■ Job
Copy the entries that follow word for word, preserving every line as it appears.

(Dataset items)
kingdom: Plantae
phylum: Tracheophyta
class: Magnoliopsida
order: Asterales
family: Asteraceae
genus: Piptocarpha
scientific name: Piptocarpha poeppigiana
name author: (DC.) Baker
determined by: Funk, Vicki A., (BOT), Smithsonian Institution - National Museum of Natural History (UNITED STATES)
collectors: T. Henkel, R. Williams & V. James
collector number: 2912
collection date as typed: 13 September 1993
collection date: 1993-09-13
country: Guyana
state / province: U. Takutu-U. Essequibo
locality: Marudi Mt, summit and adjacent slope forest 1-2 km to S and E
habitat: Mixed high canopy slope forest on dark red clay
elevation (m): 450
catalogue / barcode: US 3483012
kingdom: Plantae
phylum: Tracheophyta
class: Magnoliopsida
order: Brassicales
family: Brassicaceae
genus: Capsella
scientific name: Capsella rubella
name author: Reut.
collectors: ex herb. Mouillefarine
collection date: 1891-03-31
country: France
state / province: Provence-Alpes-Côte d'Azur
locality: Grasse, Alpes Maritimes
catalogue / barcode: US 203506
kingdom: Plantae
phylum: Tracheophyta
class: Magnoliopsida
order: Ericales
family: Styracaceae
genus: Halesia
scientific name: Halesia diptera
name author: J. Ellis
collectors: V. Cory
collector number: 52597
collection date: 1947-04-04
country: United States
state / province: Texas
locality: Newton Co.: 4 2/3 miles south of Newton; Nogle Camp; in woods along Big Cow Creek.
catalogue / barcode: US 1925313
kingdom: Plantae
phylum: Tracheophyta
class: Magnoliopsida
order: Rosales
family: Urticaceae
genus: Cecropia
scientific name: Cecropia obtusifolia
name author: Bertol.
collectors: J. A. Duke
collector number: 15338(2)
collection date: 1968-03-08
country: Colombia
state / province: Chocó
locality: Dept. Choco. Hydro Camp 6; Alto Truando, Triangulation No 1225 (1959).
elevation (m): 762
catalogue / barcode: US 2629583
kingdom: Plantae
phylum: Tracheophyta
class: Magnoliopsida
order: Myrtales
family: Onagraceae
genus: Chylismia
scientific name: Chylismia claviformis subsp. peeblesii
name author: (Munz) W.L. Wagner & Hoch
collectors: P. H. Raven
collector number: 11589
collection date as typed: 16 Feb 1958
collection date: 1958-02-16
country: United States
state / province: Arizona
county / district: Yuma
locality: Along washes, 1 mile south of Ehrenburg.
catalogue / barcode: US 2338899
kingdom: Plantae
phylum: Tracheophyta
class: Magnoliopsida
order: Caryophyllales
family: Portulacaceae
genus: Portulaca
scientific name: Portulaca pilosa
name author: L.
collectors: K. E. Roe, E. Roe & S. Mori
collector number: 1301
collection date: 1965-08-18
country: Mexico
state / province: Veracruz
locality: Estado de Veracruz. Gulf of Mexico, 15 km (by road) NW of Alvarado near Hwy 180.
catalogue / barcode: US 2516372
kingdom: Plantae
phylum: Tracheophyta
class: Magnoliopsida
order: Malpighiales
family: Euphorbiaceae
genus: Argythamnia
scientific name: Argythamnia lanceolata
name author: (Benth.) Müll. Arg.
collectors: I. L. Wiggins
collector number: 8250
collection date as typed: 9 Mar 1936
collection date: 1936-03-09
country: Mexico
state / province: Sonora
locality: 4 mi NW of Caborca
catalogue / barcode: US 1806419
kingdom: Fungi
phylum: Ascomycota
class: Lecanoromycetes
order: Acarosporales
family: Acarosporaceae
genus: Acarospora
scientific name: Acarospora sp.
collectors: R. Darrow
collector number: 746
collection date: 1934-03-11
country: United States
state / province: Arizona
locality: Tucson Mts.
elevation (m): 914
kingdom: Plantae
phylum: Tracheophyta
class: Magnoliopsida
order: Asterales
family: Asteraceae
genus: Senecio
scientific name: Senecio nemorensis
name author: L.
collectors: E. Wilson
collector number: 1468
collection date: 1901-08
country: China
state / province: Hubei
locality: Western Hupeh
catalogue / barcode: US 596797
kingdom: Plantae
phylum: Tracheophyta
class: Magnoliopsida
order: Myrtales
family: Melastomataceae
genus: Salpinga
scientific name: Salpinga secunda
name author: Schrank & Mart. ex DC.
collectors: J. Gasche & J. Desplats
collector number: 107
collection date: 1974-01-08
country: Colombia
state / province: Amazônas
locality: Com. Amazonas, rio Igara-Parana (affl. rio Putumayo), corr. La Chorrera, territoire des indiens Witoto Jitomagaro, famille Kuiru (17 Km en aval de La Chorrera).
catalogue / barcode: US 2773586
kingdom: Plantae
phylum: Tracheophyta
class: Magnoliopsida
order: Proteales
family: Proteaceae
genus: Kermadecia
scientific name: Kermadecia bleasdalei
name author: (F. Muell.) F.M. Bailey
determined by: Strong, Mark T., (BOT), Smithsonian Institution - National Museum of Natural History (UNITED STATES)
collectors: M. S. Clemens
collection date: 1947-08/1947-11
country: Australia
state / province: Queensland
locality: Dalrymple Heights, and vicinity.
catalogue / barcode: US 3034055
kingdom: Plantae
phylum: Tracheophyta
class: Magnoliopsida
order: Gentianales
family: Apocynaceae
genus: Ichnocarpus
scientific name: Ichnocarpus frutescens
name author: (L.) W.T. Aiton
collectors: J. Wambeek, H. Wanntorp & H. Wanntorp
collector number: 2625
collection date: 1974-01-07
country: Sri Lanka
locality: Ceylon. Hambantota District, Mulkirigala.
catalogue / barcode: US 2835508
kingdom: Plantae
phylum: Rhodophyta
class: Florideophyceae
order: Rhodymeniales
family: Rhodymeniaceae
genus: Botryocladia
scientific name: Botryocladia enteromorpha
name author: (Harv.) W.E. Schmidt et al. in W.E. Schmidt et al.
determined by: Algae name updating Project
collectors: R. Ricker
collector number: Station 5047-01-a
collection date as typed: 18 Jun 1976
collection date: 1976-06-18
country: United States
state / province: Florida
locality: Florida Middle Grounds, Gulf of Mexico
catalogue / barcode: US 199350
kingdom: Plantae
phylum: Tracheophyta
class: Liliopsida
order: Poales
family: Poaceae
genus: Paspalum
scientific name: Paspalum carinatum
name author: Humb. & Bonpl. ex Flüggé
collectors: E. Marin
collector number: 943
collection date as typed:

■ The solution
kingdom: Plantae
phylum: Tracheophyta
class: Magnoliopsida
order: Asterales
family: Asteraceae
genus: Piptocarpha
scientific name: Piptocarpha poeppigiana
name author: (DC.) Baker
determined by: Funk, Vicki A., (BOT), Smithsonian Institution - National Museum of Natural History (UNITED STATES)
collectors: T. Henkel, R. Williams & V. James
collector number: 2912
collection date as typed: 13 September 1993
collection date: 1993-09-13
country: Guyana
state / province: U. Takutu-U. Essequibo
locality: Marudi Mt, summit and adjacent slope forest 1-2 km to S and E
habitat: Mixed high canopy slope forest on dark red clay
elevation (m): 450
catalogue / barcode: US 3483012
kingdom: Plantae
phylum: Tracheophyta
class: Magnoliopsida
order: Brassicales
family: Brassicaceae
genus: Capsella
scientific name: Capsella rubella
name author: Reut.
collectors: ex herb. Mouillefarine
collection date: 1891-03-31
country: France
state / province: Provence-Alpes-Côte d'Azur
locality: Grasse, Alpes Maritimes
catalogue / barcode: US 203506
kingdom: Plantae
phylum: Tracheophyta
class: Magnoliopsida
order: Ericales
family: Styracaceae
genus: Halesia
scientific name: Halesia diptera
name author: J. Ellis
collectors: V. Cory
collector number: 52597
collection date: 1947-04-04
country: United States
state / province: Texas
locality: Newton Co.: 4 2/3 miles south of Newton; Nogle Camp; in woods along Big Cow Creek.
catalogue / barcode: US 1925313
kingdom: Plantae
phylum: Tracheophyta
class: Magnoliopsida
order: Rosales
family: Urticaceae
genus: Cecropia
scientific name: Cecropia obtusifolia
name author: Bertol.
collectors: J. A. Duke
collector number: 15338(2)
collection date: 1968-03-08
country: Colombia
state / province: Chocó
locality: Dept. Choco. Hydro Camp 6; Alto Truando, Triangulation No 1225 (1959).
elevation (m): 762
catalogue / barcode: US 2629583
kingdom: Plantae
phylum: Tracheophyta
class: Magnoliopsida
order: Myrtales
family: Onagraceae
genus: Chylismia
scientific name: Chylismia claviformis subsp. peeblesii
name author: (Munz) W.L. Wagner & Hoch
collectors: P. H. Raven
collector number: 11589
collection date as typed: 16 Feb 1958
collection date: 1958-02-16
country: United States
state / province: Arizona
county / district: Yuma
locality: Along washes, 1 mile south of Ehrenburg.
catalogue / barcode: US 2338899
kingdom: Plantae
phylum: Tracheophyta
class: Magnoliopsida
order: Caryophyllales
family: Portulacaceae
genus: Portulaca
scientific name: Portulaca pilosa
name author: L.
collectors: K. E. Roe, E. Roe & S. Mori
collector number: 1301
collection date: 1965-08-18
country: Mexico
state / province: Veracruz
locality: Estado de Veracruz. Gulf of Mexico, 15 km (by road) NW of Alvarado near Hwy 180.
catalogue / barcode: US 2516372
kingdom: Plantae
phylum: Tracheophyta
class: Magnoliopsida
order: Malpighiales
family: Euphorbiaceae
genus: Argythamnia
scientific name: Argythamnia lanceolata
name author: (Benth.) Müll. Arg.
collectors: I. L. Wiggins
collector number: 8250
collection date as typed: 9 Mar 1936
collection date: 1936-03-09
country: Mexico
state / province: Sonora
locality: 4 mi NW of Caborca
catalogue / barcode: US 1806419
kingdom: Fungi
phylum: Ascomycota
class: Lecanoromycetes
order: Acarosporales
family: Acarosporaceae
genus: Acarospora
scientific name: Acarospora sp.
collectors: R. Darrow
collector number: 746
collection date: 1934-03-11
country: United States
state / province: Arizona
locality: Tucson Mts.
elevation (m): 914
kingdom: Plantae
phylum: Tracheophyta
class: Magnoliopsida
order: Asterales
family: Asteraceae
genus: Senecio
scientific name: Senecio nemorensis
name author: L.
collectors: E. Wilson
collector number: 1468
collection date: 1901-08
country: China
state / province: Hubei
locality: Western Hupeh
catalogue / barcode: US 596797
kingdom: Plantae
phylum: Tracheophyta
class: Magnoliopsida
order: Myrtales
family: Melastomataceae
genus: Salpinga
scientific name: Salpinga secunda
name author: Schrank & Mart. ex DC.
collectors: J. Gasche & J. Desplats
collector number: 107
collection date: 1974-01-08
country: Colombia
state / province: Amazônas
locality: Com. Amazonas, rio Igara-Parana (affl. rio Putumayo), corr. La Chorrera, territoire des indiens Witoto Jitomagaro, famille Kuiru (17 Km en aval de La Chorrera).
catalogue / barcode: US 2773586
kingdom: Plantae
phylum: Tracheophyta
class: Magnoliopsida
order: Proteales
family: Proteaceae
genus: Kermadecia
scientific name: Kermadecia bleasdalei
name author: (F. Muell.) F.M. Bailey
determined by: Strong, Mark T., (BOT), Smithsonian Institution - National Museum of Natural History (UNITED STATES)
collectors: M. S. Clemens
collection date: 1947-08/1947-11
country: Australia
state / province: Queensland
locality: Dalrymple Heights, and vicinity.
catalogue / barcode: US 3034055
kingdom: Plantae
phylum: Tracheophyta
class: Magnoliopsida
order: Gentianales
family: Apocynaceae
genus: Ichnocarpus
scientific name: Ichnocarpus frutescens
name author: (L.) W.T. Aiton
collectors: J. Wambeek, H. Wanntorp & H. Wanntorp
collector number: 2625
collection date: 1974-01-07
country: Sri Lanka
locality: Ceylon. Hambantota District, Mulkirigala.
catalogue / barcode: US 2835508
kingdom: Plantae
phylum: Rhodophyta
class: Florideophyceae
order: Rhodymeniales
family: Rhodymeniaceae
genus: Botryocladia
scientific name: Botryocladia enteromorpha
name author: (Harv.) W.E. Schmidt et al. in W.E. Schmidt et al.
determined by: Algae name updating Project
collectors: R. Ricker
collector number: Station 5047-01-a
collection date as typed: 18 Jun 1976
collection date: 1976-06-18
country: United States
state / province: Florida
locality: Florida Middle Grounds, Gulf of Mexico
catalogue / barcode: US 199350
kingdom: Plantae
phylum: Tracheophyta
class: Liliopsida
order: Poales
family: Poaceae
genus: Paspalum
scientific name: Paspalum carinatum
name author: Humb. & Bonpl. ex Flüggé
collectors: E. Marin
collector number: 943
collection date as typed:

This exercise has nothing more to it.